Freud does suggest to use the latent to understand the manifest, just as it sounds. It sounds counterintuitive because the "latent" and the "manifest" are not used in the usual sense, they are not the latent and the manifest of the same material. The "latent" is the content that comes from Freud's technique of free association. It is assumed that it reveals what the "manifest", the dream content, conceals. In other words, the "latent", elicited by the psychoanalyst, is more manifest, in the colloquial sense of the word, about the unconscious than the "manifest" of the dreams. So their interpretation proceeds by translating the "manifest" terms into those uncovered in psychoanalytic sessions, the "latent" terms.
Here is from Freud's The Interpretation of Dreams (1913):
"ALL previous attempts to solve the problems of the dream have been based directly upon the manifest dream content as it is retained in the memory, and have undertaken to obtain an interpretation of the dream from this content, or, if interpretation was dispensed with, to base a judgment of the dream upon the evidence furnished by this content. We alone are in possession of new data; for us a new psychic material intervenes between the dream content and the results of our investigations: and this is the latent dream content or the dream thoughts which are obtained by our method. We develop a solution of the dream from this latter, and not from the manifest dream content.

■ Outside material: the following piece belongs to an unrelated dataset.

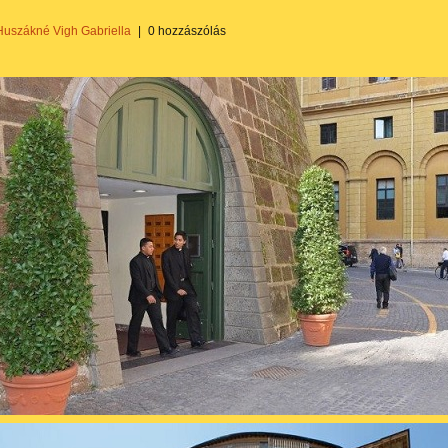
Huszákné Vigh Gabriella
|
0 hozzászólás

We are also confronted for the first time with a problem which has not before existed, that of examining and tracing the relations between the latent dream thoughts and the manifest dream content, and the processes through which the former have grown into the latter".
Derrida's objections to Freud are unlike those of modern psychology, which rejects Freud's entire presupposition of unconscious mind to be "uncovered". That he accepts. He rather objects to Freud interpreting the filler of this unconscious mind as "content". It is not specific to the unconscious, he objects to the same treatment of overt language on general post-structuralist grounds. To him, it is the web of extrinsic relations, the play of contrasts, his famed différance, that carries the meaning, not some intrinsic "content".